-- WHAT YOU SHOULD DO --
Answer these questions from the text on health insurance claim denials below:
(a) What share of claims does the text say the first generation of "AI" denied?
(b) What three things does the text say are forced on doctors in ever-increasing amounts?
(c) According to the quoted passage, who must review claims before health insurers reject them for medical reasons?

-- TEXT BLOCK --
It's like "using dice to deny claims". Yeah... I guess? But they are the ones performing the actions. What they base those actions on is besides the point.
The point is that denying claims, particularly denying >90% of claims as the first generation of "AI" did (a D20 model), or denying claims requested by doctors without a Very Good Reason, is tantamount to refusing medical treatment to people who have already paid to be covered for medical treatment, and may stand to die if their medical conditions are not treated, as a result of second-guessing the doctor.
It also dramatically reduces the productivity of doctors, who are being filibustered by a system that forces ever-increasing amounts of pre-approvals, charting requirements and appeals on them. If the median doctor can suddenly only perform half as much work... people also die as a result.
It's not behavior that _deserves social protection_, is the point. Allowing companies to participate in social murder & fraud if they claim an AI told them to internally is morally, politically, bureaucratically, and economically abhorrent. Tear it all down and salt the earth with the bankrupt remains of these companies that had the _audacity_ to shift to second-guessing a majority of medical claims.
> Before health insurers reject claims for medical reasons, company doctors must review them, according to insurance laws and regulations in many states. Medical directors are expected to examine patient records, review coverage policies and use their expertise to decide whether to approve or deny claims, regulators said. This process helps avoid unfair denials.

-- AVAILABLE DATA --

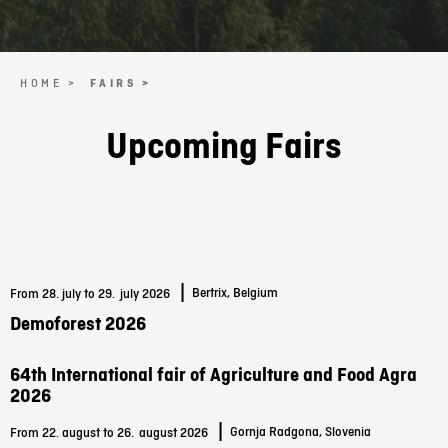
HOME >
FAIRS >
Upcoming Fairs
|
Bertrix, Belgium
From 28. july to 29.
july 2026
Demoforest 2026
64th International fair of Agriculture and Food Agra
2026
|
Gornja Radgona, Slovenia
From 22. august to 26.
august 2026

-- YOUR SOLUTION --
(a) More than 90% of claims.
(b) Pre-approvals, charting requirements and appeals.
(c) Company doctors.